--- Entries supplied ---

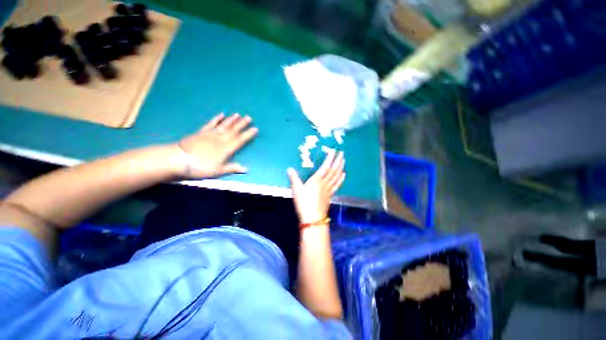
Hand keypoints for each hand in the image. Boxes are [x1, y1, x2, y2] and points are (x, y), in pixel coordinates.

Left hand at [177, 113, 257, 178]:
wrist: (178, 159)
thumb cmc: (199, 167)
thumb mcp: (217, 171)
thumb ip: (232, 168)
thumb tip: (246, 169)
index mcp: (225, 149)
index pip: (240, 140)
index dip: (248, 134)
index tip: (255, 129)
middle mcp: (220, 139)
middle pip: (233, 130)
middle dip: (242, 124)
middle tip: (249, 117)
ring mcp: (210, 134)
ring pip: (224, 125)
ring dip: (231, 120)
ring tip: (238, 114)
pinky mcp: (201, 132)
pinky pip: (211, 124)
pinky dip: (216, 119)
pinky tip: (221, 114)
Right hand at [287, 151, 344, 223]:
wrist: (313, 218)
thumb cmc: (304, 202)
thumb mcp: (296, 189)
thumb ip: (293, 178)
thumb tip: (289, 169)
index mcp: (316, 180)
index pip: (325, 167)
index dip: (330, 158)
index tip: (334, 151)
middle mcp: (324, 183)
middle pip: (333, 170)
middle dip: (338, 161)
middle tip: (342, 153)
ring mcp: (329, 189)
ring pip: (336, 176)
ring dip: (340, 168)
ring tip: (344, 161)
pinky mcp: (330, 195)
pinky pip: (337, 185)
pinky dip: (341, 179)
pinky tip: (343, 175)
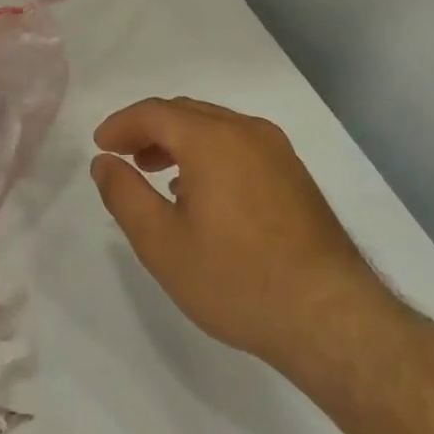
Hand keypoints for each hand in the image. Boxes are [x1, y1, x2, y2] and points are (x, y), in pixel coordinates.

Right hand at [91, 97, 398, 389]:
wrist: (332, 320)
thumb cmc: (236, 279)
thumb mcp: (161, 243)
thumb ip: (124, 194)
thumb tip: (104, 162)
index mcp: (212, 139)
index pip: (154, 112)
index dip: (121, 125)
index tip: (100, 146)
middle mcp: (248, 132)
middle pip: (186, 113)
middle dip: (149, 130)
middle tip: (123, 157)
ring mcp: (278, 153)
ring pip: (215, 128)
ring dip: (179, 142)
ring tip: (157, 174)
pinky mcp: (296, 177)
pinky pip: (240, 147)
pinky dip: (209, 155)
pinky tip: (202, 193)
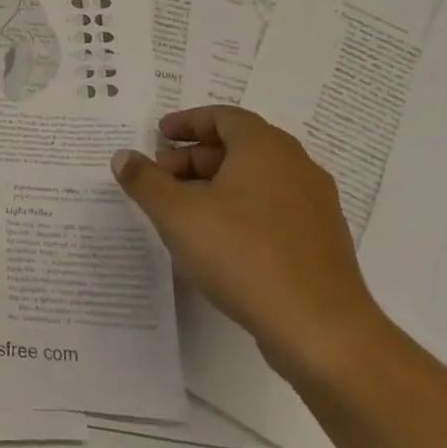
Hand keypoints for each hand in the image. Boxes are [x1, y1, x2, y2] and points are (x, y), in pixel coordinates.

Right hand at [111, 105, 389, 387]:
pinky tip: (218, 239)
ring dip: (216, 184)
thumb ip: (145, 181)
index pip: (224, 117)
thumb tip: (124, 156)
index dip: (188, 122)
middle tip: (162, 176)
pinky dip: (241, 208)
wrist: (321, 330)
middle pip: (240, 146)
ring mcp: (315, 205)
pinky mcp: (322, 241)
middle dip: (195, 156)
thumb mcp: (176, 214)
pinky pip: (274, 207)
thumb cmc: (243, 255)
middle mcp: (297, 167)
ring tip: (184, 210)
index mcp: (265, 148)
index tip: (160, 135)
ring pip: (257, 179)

---
--- Entries supplied ---

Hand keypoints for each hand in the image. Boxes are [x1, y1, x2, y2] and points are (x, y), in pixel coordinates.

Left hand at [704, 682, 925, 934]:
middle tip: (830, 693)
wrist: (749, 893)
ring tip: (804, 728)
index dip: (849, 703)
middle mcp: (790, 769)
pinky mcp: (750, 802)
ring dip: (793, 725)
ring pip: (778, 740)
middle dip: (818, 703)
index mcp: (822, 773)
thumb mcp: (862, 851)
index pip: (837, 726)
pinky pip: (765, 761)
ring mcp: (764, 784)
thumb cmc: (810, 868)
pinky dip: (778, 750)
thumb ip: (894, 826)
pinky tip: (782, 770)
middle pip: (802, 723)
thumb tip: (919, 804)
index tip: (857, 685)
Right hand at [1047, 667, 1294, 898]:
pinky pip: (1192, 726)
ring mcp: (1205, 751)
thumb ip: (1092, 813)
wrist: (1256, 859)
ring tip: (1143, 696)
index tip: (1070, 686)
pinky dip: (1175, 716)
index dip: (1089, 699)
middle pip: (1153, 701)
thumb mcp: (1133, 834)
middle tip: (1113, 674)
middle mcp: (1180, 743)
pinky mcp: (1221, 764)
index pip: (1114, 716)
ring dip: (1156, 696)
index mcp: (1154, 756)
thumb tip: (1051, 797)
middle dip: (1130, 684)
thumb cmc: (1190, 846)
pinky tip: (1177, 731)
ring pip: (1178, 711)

---

_Exercise brief_.
From the line holding "ring mcp: (1205, 751)" to the line holding "ring pip: (1178, 711)", inclusive, restate each line above exactly as written.

_Result of the exercise_.
ring mcp: (1205, 751)
thumb ip: (1092, 813)
wrist: (1256, 859)
ring tip: (1143, 696)
index tip: (1070, 686)
pinky dip: (1175, 716)
index dip: (1089, 699)
middle pip: (1153, 701)
thumb mcp: (1133, 834)
middle tip: (1113, 674)
middle mcp: (1180, 743)
pinky mcp: (1221, 764)
index pip: (1114, 716)
ring dip: (1156, 696)
index mcp: (1154, 756)
thumb tip: (1051, 797)
middle dip: (1130, 684)
thumb cmc: (1190, 846)
pinky tip: (1177, 731)
ring pip: (1178, 711)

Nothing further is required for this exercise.